──────── Text excerpt
Then there was a long big silence. Rumors started to spread that the album was in trouble. While Christina was happy with the record, the label executives weren’t and had called up random hit producers to give her some songs to launch the album with. Months passed by and the release date of the record got pushed forward and forward. (“It’s not because the label hates my record. I’m doing a movie with Cher, y’all!”, Christina proclaimed enthusiastically.) Then all of a sudden the first single emerged and, to be honest, it was fucking dreadful.
Not Myself Tonight was a bland, dated and ridiculous mess, accompanied by the sleaziest music video known to mankind. (And I don’t mean that in a good way!) Immediately my hope and faith in the project dropped. Luckily, It surged again when the tracklist got released and I saw the names that got me excited in the first place. (M.I.A.! Ladytron! Peaches!) Of course they were all among the tracks by shitty hit producers, but at least there was SOME hope!
────────────────
──────── Data shown
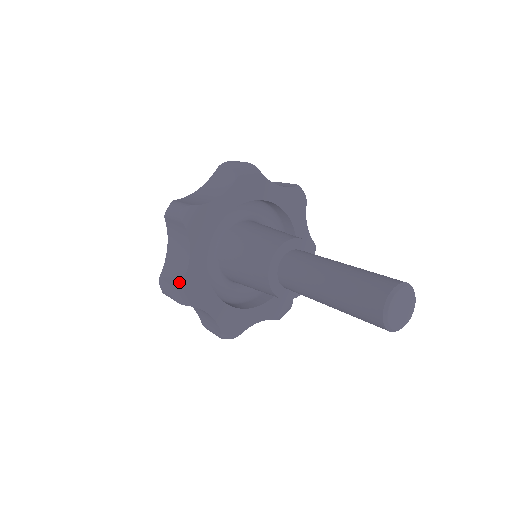
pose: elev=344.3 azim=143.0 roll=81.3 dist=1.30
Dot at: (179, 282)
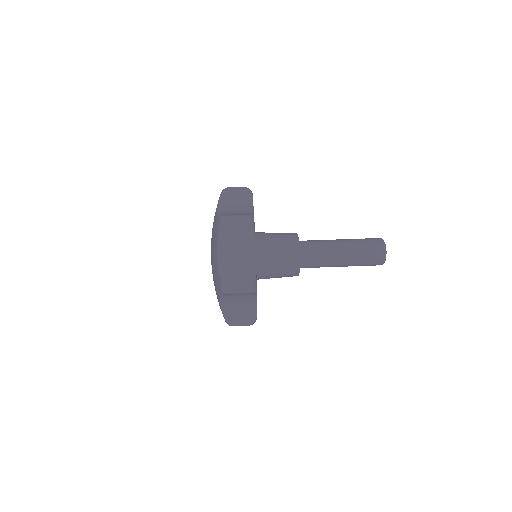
────────────────
§ What is expected
Retype the passage about Christina's album word for word, from "Not Myself Tonight" to "was SOME hope!", inclusive.

§ Solution to this exercise
Not Myself Tonight was a bland, dated and ridiculous mess, accompanied by the sleaziest music video known to mankind. (And I don’t mean that in a good way!) Immediately my hope and faith in the project dropped. Luckily, It surged again when the tracklist got released and I saw the names that got me excited in the first place. (M.I.A.! Ladytron! Peaches!) Of course they were all among the tracks by shitty hit producers, but at least there was SOME hope!